Hong Kong 2012 Diary: Specials - Ito Takashi, Architecture of the Mind
Born in Fukuokaand educated at the Kyushu University of Art and Design,
Ito Takashi remains one of Japan’s most vital experimental filmmakers. His signature aesthetic of illusory movement, a blend of animation, still photography and live action, was borne out of a fascination with the ability of cinema to animate the inanimate. Mentored at one point by experimental pioneer
Matsumoto Toshio, Ito dabbled in filmmaking in the late 1970s before really finding his voice with
Spacy, a film created from 700 still photos strung together to create its moving images. “Film is capable of presenting [an] unrealistic world as a vivid reality and creating a strange space peculiar to the media. My major intention is to change ordinary everyday life scenes and draw the audience (myself) into a vortex of supernatural illusion by exercising the magic of films,” he told
Image Forum in 1984. Since the release of
Spacy, he has consistently investigated the relationship between space and the state of mind, transforming mundane architecture into revealing landscapes of the psyche: from the gymnasium of his debut to the dormitory of
Drill and
Ghost; from the intimate cityscapes of
Devil’s Circuit and
The Mummy’s Dream to later works looking at our increasingly troubled world such as
A Silent Day and
Unbalance. Steadfastly, perhaps defiantly, committed to 16mm film, Ito’s body of work is ultimately as humanistic as it is innovative.
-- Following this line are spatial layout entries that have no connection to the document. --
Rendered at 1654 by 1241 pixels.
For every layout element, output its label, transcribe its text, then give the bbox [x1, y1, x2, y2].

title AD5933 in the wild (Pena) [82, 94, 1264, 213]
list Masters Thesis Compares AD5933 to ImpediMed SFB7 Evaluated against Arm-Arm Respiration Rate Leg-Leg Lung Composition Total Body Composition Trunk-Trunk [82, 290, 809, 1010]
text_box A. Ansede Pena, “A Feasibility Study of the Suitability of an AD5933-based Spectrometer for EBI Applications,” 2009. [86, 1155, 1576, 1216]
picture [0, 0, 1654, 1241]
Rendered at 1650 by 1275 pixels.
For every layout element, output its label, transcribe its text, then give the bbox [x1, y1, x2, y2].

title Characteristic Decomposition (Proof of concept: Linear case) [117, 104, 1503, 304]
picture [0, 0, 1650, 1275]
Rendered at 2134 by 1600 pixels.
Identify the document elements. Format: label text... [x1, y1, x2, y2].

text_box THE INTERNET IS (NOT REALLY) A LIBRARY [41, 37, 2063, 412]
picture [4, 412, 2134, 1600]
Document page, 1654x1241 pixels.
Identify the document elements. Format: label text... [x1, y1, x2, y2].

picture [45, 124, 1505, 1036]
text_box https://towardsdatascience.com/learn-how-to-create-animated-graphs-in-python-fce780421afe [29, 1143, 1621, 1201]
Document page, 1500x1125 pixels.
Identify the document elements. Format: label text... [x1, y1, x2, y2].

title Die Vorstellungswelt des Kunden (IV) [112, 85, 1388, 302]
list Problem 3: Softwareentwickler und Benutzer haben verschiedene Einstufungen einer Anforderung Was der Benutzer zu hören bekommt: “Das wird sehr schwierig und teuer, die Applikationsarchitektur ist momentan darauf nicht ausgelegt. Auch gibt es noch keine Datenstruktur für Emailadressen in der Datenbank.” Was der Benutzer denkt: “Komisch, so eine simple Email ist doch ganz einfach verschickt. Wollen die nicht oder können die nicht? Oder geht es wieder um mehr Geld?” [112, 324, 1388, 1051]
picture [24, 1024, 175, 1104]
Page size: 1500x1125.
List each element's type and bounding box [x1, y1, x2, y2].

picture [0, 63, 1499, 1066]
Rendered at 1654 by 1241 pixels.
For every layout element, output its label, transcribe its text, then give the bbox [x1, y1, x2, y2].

Ito is currently a professor at the Kyoto University of Art and Design.
Ito Takashi’s programme will be divided into two modules:
Programme I & II, featuring his 80’s shorts (
Spacey,
Box,
Thunder,
Ghost,
Photodiary,
Photodiary 87,
Devil’s Circuit,
The Mummy’s Dream) and 90’s works (
Venus,
Apparatus M, December Hide-and-Seek,
Zone); the next, entitled
Programme III – The 21st Century (with films
Dizziness,
A Silent Day, Unbalance, Sweet Life).